Durant, who scored 26 points in the third, a career high for most points he's ever had in any quarter, and finished the game with 43, wore a big smile after the game while trying to describe the mindset he had after one shot after another went down.
"I usually know how many shot attempts [I have]," Durant explained. "But when I forget that's when I really know I'm super, super in the zone. I don't know for sure what my shot attempts or my points are. I felt like the ball was coming to my hands so fast so I couldn't even process it in my mind and I looked up, "Damn, I got 39." I didn't think I had that much. But it was good to get back in the game and give us some momentum and energy."
Durant's brilliance helped carry the Nets in the second half as they crawled back from a 19 point deficit and earned their sixth straight win. Nets coach Jacque Vaughn had a strong description of what it's like to watch Durant dominate offensively.
"When the water started running," Vaughn said. "It started pouring."
Durant's night was made even more special by the fact he passed John Havlicek and Paul Pierce on the NBA's all-time scoring list after scoring his first six points of the night. He now sits in 16th place all-time.
Durant has played his way into another MVP conversation through two months of the season, but as Vaughn and his teammates agree, the 34-year-old is playing at possibly the highest level of his star-studded career.
"The teams throw everything at him, so that piece of it, I think it warrants that conversation," Vaughn said. "Just because at the end of the night -- you look at the stat sheet and it's an extremely efficient night ... You just see it in a variety of ways, which means his game is getting better still, which is pretty difficult to say but some truth behind it."
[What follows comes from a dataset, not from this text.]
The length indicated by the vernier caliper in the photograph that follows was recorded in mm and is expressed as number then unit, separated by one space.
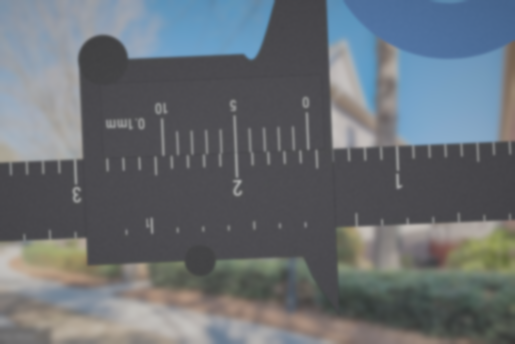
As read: 15.5 mm
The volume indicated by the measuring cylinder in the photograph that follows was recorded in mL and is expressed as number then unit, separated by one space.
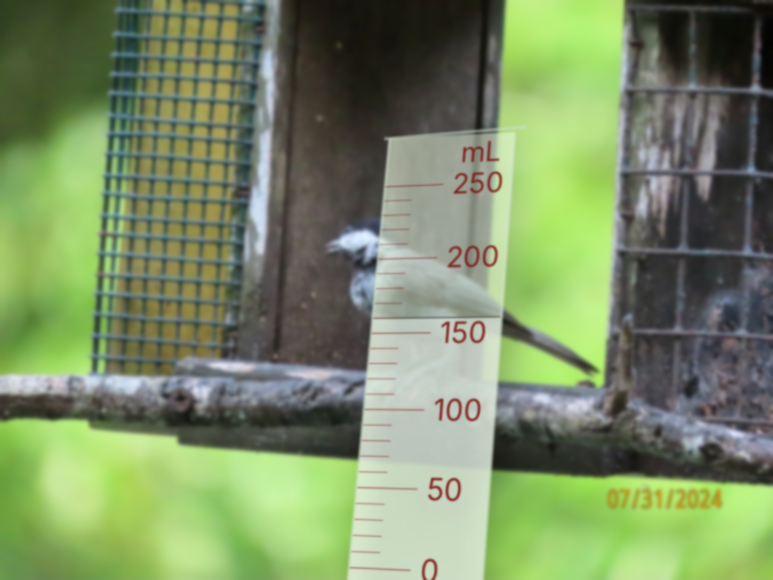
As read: 160 mL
Nets guard Kyrie Irving agreed.
"Numbers show," Irving said, after scoring 38 points of his own. "When we're out there it doesn't necessarily feel like that because he makes it look so easy or he gets it in a myriad of ways -- when he gets on stretches like this, you want to play well alongside of him, that's really how I feel. I want to play well alongside him."
Durant hesitated when asked if this is the best stretch of his career, noting the other unbelievable stretches he's been on during his 16-year career, but he did acknowledge feeling more at ease on the floor than at any other point during his time in the league -- because of all the different defensive looks he's seen through the years.
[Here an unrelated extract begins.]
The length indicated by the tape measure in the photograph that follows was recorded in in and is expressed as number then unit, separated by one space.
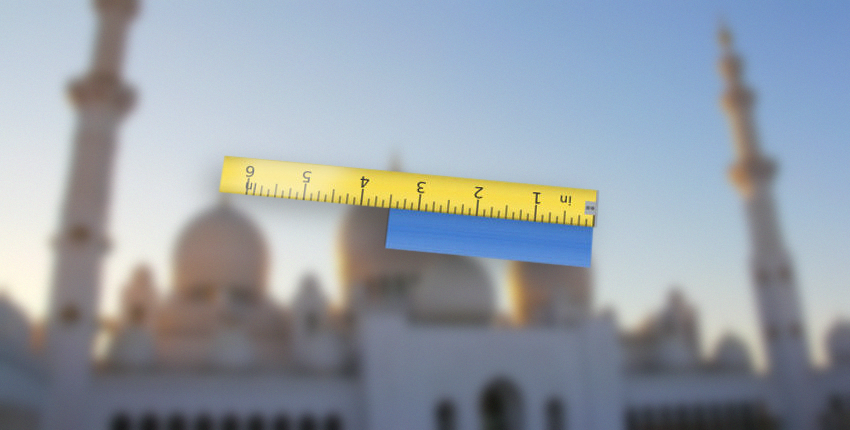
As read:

"I just think mentally I understand the game a little bit more," Durant said. "I'm not too surprised by anything that's thrown at me. I could say I'm on a different level mentality wise than I was as a younger player a few years ago. But I felt like I had some great stretches of basketball before, but this is pretty solid.
"I'm having fun, I'm knocking down some shots right now so I can't compare, I try not to compare, but I feel mentally I'm getting better and I'm starting to understand the game on a different level than I did before."
After a rocky start on and off the floor, the Nets are having as much fun as they've had in the last year over the last few weeks while rattling off 10 wins in their last 11 games. There is an ease within the locker room -- and on the floor -- that is palpable for a group that believes its best is still ahead of them, especially with the way Durant continues to play.
"It's one thing if one person on the team is scoring 40 every night, 35 every night," Irving said. "But when we're dishing the ball the way we are, when we're playing defense the way we are, then it makes his performance even more spectacular, as it should, because we're winning."
Edmond Sumner summed up how many within the Nets locker room were feeling after watching Durant go 14-for-22 from the field, 12-for-13 from the foul line, grab six rebounds and dish out two assists in 36 minutes.
"I wouldn't say surprising," Sumner said with a smile, while describing Durant's latest performance. "But it's like, 'Man, this guy is on another level ... he just keeps taking it up a notch. He's not slowing down at all."
Irving just wants his teammates to enjoy the ride that they're on now with Durant leading the way.
"I definitely don't take it for granted," Irving said. "We've got to enjoy the time while he's here, not just as a teammate, but the whole entire world watching. He's impacted the world of sport, completely, but when he's doing performances like this on a consistent basis, you can't take it for granted."